• Work request: Return the text read from each of the items below, line for line and unchanged, and leave the pictures out of your answer.

• Provided data:

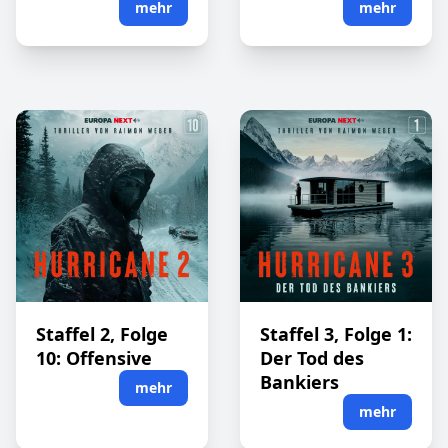
mehr
mehr
Staffel 2, Folge
Staffel 3, Folge 1:
10: Offensive
Der Tod des
Bankiers
mehr
mehr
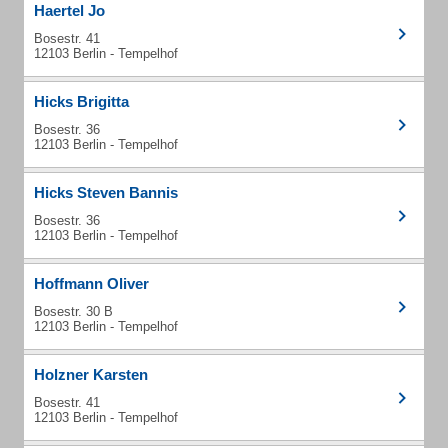
Haertel Jo
Bosestr. 41
12103 Berlin - Tempelhof
Hicks Brigitta
Bosestr. 36
12103 Berlin - Tempelhof
Hicks Steven Bannis
Bosestr. 36
12103 Berlin - Tempelhof
Hoffmann Oliver
Bosestr. 30 B
12103 Berlin - Tempelhof
Holzner Karsten
Bosestr. 41
12103 Berlin - Tempelhof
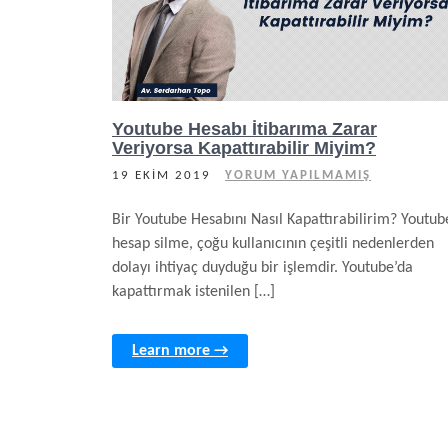
Youtube Hesabı İtibarıma Zarar
Veriyorsa Kapattırabilir Miyim?
19 EKIM 2019
YORUM YAPILMAMIŞ
Bir Youtube Hesabını Nasıl Kapattırabilirim? Youtub
hesap silme, çoğu kullanıcının çeşitli nedenlerden
dolayı ihtiyaç duyduğu bir işlemdir. Youtube’da
kapattırmak istenilen […]
Learn more →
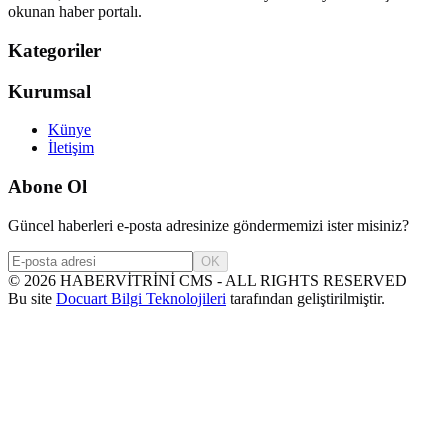
okunan haber portalı.
Kategoriler
Kurumsal
Künye
İletişim
Abone Ol
Güncel haberleri e-posta adresinize göndermemizi ister misiniz?
OK
©
2026
HABERVİTRİNİ CMS - ALL RIGHTS RESERVED
Bu site
Docuart Bilgi Teknolojileri
tarafından geliştirilmiştir.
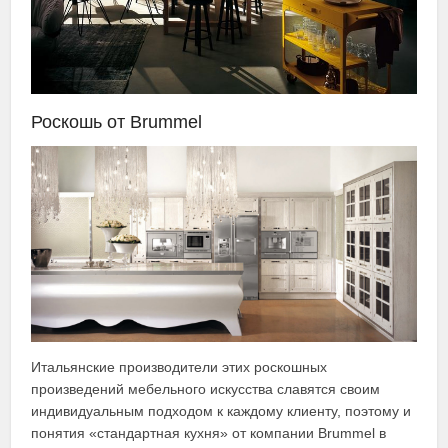
Роскошь от Brummel
Итальянские производители этих роскошных
произведений мебельного искусства славятся своим
индивидуальным подходом к каждому клиенту, поэтому и
понятия «стандартная кухня» от компании Brummel в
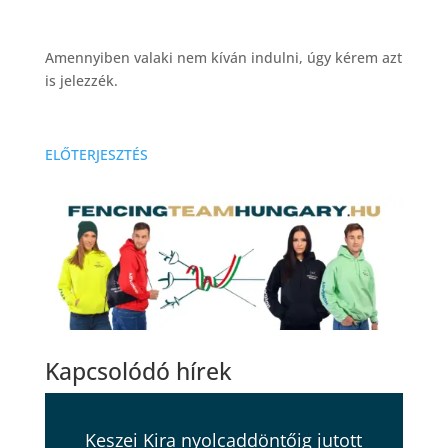
Amennyiben valaki nem kíván indulni, úgy kérem azt
is jelezzék.
ELŐTERJESZTÉS
Kapcsolódó hírek
Keszei Kira nyolcaddöntőig jutott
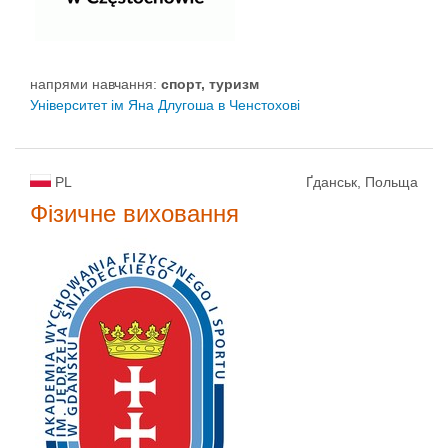
напрями навчання:
спорт, туризм
Університет ім Яна Длугоша в Ченстохові
PL
Ґданськ, Польща
Фізичне виховання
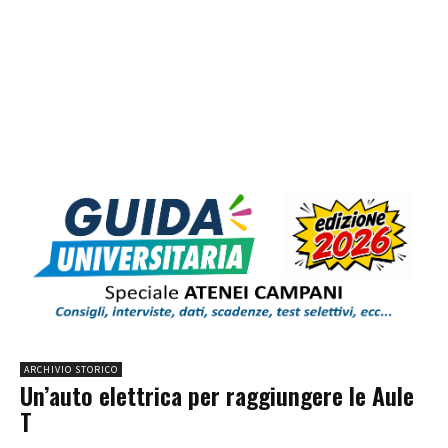
ARCHIVIO STORICO
Un’auto elettrica per raggiungere le Aule
T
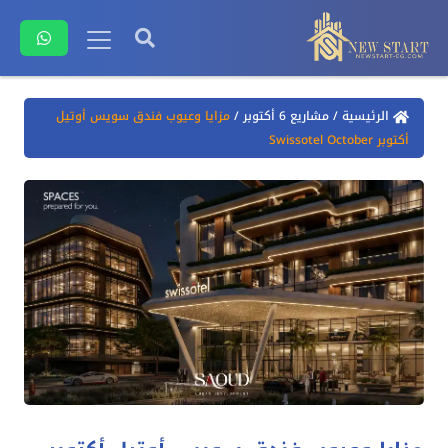
الرئيسية
/
مشاريع 6 أكتوبر
/
مزايا وعيوب فندق سويس أوتيل
أكتوبر Swissotel October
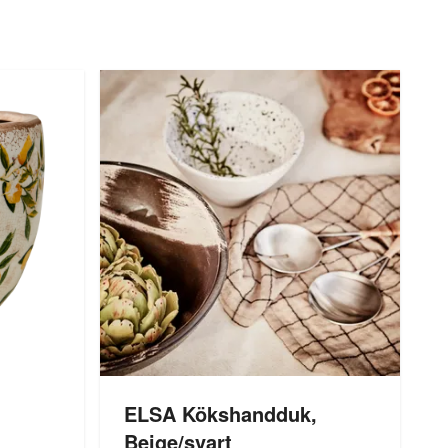
ELSA Kökshandduk,
Beige/svart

• Task answer:
mehr
mehr
Staffel 2, Folge
Staffel 3, Folge 1:
10: Offensive
Der Tod des
Bankiers
mehr
mehr
Haertel Jo
Bosestr. 41
12103 Berlin - Tempelhof
Hicks Brigitta
Bosestr. 36
12103 Berlin - Tempelhof
Hicks Steven Bannis
Bosestr. 36
12103 Berlin - Tempelhof
Hoffmann Oliver
Bosestr. 30 B
12103 Berlin - Tempelhof
Holzner Karsten
Bosestr. 41
12103 Berlin - Tempelhof
Youtube Hesabı İtibarıma Zarar
Veriyorsa Kapattırabilir Miyim?
19 EKIM 2019
YORUM YAPILMAMIŞ
Bir Youtube Hesabını Nasıl Kapattırabilirim? Youtub
hesap silme, çoğu kullanıcının çeşitli nedenlerden
dolayı ihtiyaç duyduğu bir işlemdir. Youtube’da
kapattırmak istenilen […]
Learn more →
okunan haber portalı.
Kategoriler
Kurumsal
Künye
İletişim
Abone Ol
Güncel haberleri e-posta adresinize göndermemizi ister misiniz?
OK
©
2026
HABERVİTRİNİ CMS - ALL RIGHTS RESERVED
Bu site
Docuart Bilgi Teknolojileri
tarafından geliştirilmiştir.
Роскошь от Brummel
Итальянские производители этих роскошных
произведений мебельного искусства славятся своим
индивидуальным подходом к каждому клиенту, поэтому и
понятия «стандартная кухня» от компании Brummel в
Amennyiben valaki nem kíván indulni, úgy kérem azt
is jelezzék.
ELŐTERJESZTÉS
Kapcsolódó hírek
Keszei Kira nyolcaddöntőig jutott
напрями навчання:
спорт, туризм
Університет ім Яна Длугоша в Ченстохові
PL
Ґданськ, Польща
Фізичне виховання
ARCHIVIO STORICO
Un’auto elettrica per raggiungere le Aule
T
الرئيسية
/
مشاريع 6 أكتوبر
/
مزايا وعيوب فندق سويس أوتيل
أكتوبر Swissotel October
ELSA Kökshandduk,
Beige/svart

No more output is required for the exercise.